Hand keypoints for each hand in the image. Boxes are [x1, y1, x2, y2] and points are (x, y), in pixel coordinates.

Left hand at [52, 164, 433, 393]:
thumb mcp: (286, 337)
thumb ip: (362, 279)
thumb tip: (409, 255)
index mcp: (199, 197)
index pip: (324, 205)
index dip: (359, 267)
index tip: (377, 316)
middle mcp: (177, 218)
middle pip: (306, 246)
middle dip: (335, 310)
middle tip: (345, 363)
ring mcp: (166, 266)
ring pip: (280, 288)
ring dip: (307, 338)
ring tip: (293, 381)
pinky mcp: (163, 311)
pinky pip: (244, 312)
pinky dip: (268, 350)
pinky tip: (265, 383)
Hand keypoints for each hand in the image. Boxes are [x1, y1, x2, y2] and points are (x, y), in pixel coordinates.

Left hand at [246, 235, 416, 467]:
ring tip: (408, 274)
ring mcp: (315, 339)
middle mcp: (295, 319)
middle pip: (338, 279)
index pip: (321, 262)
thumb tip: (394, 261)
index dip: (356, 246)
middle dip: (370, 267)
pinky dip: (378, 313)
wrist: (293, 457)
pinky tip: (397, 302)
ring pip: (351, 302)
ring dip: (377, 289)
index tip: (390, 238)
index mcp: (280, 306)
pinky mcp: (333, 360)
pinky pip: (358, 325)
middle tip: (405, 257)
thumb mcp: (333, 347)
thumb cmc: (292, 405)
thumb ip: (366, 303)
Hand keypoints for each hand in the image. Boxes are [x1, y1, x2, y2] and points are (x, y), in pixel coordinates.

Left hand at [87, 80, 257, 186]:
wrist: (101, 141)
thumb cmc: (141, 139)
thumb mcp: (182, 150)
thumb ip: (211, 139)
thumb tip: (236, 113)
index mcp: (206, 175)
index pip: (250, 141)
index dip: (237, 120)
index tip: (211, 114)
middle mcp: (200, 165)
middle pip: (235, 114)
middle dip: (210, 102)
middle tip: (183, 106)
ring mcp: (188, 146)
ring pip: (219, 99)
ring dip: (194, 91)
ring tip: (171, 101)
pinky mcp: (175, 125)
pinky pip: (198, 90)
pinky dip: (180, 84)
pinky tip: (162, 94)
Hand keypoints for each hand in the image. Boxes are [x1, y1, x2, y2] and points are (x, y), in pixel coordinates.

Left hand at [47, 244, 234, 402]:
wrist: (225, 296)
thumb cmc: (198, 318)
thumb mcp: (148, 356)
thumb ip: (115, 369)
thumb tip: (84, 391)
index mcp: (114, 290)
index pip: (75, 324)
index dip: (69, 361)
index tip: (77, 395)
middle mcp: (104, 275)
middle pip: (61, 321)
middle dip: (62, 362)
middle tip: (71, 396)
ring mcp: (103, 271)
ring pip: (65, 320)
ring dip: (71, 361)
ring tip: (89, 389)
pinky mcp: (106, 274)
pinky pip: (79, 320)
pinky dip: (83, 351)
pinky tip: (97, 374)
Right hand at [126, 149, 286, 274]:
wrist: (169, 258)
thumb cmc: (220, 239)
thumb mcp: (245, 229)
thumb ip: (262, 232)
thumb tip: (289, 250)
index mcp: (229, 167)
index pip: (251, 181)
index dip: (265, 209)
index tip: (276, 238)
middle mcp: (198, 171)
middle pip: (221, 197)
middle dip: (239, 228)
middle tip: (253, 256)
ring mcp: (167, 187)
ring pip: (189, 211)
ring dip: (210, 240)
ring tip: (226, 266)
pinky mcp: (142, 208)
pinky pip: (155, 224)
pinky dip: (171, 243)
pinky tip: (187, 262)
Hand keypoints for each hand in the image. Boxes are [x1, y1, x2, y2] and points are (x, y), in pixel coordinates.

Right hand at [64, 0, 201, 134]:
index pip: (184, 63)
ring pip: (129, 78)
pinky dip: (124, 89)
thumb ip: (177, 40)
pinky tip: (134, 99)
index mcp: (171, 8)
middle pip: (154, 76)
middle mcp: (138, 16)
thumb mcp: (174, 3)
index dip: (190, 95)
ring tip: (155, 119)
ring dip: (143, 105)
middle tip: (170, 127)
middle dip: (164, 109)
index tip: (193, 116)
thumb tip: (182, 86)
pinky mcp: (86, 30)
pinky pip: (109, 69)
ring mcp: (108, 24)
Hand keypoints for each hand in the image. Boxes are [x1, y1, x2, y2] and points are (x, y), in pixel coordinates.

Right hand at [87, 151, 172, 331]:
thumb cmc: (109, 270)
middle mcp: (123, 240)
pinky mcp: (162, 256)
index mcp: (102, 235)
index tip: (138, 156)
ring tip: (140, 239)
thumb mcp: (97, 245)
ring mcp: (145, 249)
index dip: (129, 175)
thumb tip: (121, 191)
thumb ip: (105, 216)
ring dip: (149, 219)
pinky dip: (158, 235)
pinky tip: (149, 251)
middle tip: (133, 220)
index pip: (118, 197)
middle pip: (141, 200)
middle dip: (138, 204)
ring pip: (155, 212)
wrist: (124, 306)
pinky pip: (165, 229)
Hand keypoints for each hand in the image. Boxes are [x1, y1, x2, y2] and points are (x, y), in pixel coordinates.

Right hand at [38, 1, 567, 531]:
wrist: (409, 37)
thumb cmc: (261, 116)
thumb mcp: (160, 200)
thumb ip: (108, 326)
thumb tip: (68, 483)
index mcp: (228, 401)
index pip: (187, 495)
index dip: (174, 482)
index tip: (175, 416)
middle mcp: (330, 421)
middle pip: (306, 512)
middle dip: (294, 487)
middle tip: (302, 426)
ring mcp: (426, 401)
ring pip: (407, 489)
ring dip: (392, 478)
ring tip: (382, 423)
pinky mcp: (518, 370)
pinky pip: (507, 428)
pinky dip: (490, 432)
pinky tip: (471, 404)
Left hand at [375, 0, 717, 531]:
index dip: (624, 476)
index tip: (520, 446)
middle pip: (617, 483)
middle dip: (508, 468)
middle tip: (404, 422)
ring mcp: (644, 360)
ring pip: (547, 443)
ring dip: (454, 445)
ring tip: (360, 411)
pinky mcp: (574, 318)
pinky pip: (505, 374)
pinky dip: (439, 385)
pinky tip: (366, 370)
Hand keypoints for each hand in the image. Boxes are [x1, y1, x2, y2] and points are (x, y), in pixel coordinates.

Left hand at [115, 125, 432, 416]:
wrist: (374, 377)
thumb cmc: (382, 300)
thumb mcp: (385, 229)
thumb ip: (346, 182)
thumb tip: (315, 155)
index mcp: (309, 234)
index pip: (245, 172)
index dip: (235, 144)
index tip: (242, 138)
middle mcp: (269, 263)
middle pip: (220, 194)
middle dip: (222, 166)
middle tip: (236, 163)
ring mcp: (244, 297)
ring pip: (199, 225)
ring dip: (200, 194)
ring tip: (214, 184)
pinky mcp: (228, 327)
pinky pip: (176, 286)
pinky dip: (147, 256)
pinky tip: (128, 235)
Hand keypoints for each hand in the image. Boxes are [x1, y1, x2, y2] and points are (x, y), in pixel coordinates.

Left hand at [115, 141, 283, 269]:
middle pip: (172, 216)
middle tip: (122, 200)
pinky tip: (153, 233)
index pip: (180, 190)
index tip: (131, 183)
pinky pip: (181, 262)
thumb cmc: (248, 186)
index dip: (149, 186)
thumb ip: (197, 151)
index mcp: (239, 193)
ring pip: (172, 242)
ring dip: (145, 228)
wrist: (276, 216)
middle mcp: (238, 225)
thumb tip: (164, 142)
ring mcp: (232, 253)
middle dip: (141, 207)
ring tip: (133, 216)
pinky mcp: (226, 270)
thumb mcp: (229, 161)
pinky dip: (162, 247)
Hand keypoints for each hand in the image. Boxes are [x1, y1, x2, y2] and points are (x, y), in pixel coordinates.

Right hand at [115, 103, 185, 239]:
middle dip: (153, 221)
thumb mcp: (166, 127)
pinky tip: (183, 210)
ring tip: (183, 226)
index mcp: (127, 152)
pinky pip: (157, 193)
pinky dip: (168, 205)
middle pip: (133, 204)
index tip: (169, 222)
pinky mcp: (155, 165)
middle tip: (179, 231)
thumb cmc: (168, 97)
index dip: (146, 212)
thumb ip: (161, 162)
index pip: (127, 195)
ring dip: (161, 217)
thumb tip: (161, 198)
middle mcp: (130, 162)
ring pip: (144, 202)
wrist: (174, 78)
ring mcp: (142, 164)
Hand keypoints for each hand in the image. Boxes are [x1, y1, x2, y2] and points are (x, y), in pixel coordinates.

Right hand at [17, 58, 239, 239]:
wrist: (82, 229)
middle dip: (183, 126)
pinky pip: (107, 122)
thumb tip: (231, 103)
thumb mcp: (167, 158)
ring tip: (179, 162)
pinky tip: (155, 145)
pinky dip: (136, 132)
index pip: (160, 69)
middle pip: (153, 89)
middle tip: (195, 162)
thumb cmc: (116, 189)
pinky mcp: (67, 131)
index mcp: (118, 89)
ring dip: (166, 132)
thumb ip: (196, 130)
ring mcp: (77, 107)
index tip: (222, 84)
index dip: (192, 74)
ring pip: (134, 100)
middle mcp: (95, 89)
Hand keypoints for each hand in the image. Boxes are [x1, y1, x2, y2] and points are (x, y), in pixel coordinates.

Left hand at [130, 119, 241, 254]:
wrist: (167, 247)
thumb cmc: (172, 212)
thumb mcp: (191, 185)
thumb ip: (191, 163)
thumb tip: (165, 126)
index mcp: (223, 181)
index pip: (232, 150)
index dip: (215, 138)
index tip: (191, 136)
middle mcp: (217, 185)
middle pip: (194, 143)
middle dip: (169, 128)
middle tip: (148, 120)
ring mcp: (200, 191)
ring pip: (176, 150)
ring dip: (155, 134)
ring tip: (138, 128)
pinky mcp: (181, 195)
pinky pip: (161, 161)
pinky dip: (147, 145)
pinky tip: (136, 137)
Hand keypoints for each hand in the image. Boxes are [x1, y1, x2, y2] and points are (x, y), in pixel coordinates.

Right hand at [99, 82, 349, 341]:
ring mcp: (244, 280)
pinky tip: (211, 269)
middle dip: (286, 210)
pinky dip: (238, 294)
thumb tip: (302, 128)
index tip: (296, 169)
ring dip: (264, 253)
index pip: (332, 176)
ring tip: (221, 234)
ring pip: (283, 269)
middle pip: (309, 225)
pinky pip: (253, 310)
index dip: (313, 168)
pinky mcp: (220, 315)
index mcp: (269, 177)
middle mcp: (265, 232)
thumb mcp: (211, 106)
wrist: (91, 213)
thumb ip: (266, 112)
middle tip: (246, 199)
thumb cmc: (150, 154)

....

--- PROBLEM STATEMENT ---
Where the listing above reaches the line that contains "pinky dip: (378, 313)", start retyping, and finish with the line that contains "ring dip: (194, 91)"; reproduce those lines exactly and no others.

--- ANSWER BOX ---
pinky dip: (378, 313)
wrist: (293, 457)
pinky tip: (397, 302)
ring pip: (351, 302)
ring dip: (377, 289)
index tip: (390, 238)
index mcp: (280, 306)
pinky mcp: (333, 360)
pinky pip: (358, 325)
middle tip: (405, 257)
thumb mcp: (333, 347)
thumb cmc: (292, 405)
thumb ip: (366, 303)
Hand keypoints for each hand in the image. Boxes are [x1, y1, x2, y2] and points are (x, y), in pixel coordinates.

Left hand at [87, 80, 257, 186]:
wrist: (101, 141)
thumb cmc: (141, 139)
thumb mcp: (182, 150)
thumb ip: (211, 139)
thumb tip: (236, 113)
index mcp: (206, 175)
index pip: (250, 141)
index dip: (237, 120)
index tip: (211, 114)
middle mcp: (200, 165)
middle pip: (235, 114)
middle dip: (210, 102)
middle tip: (183, 106)
ring mcp: (188, 146)
ring pip: (219, 99)
ring dip: (194, 91)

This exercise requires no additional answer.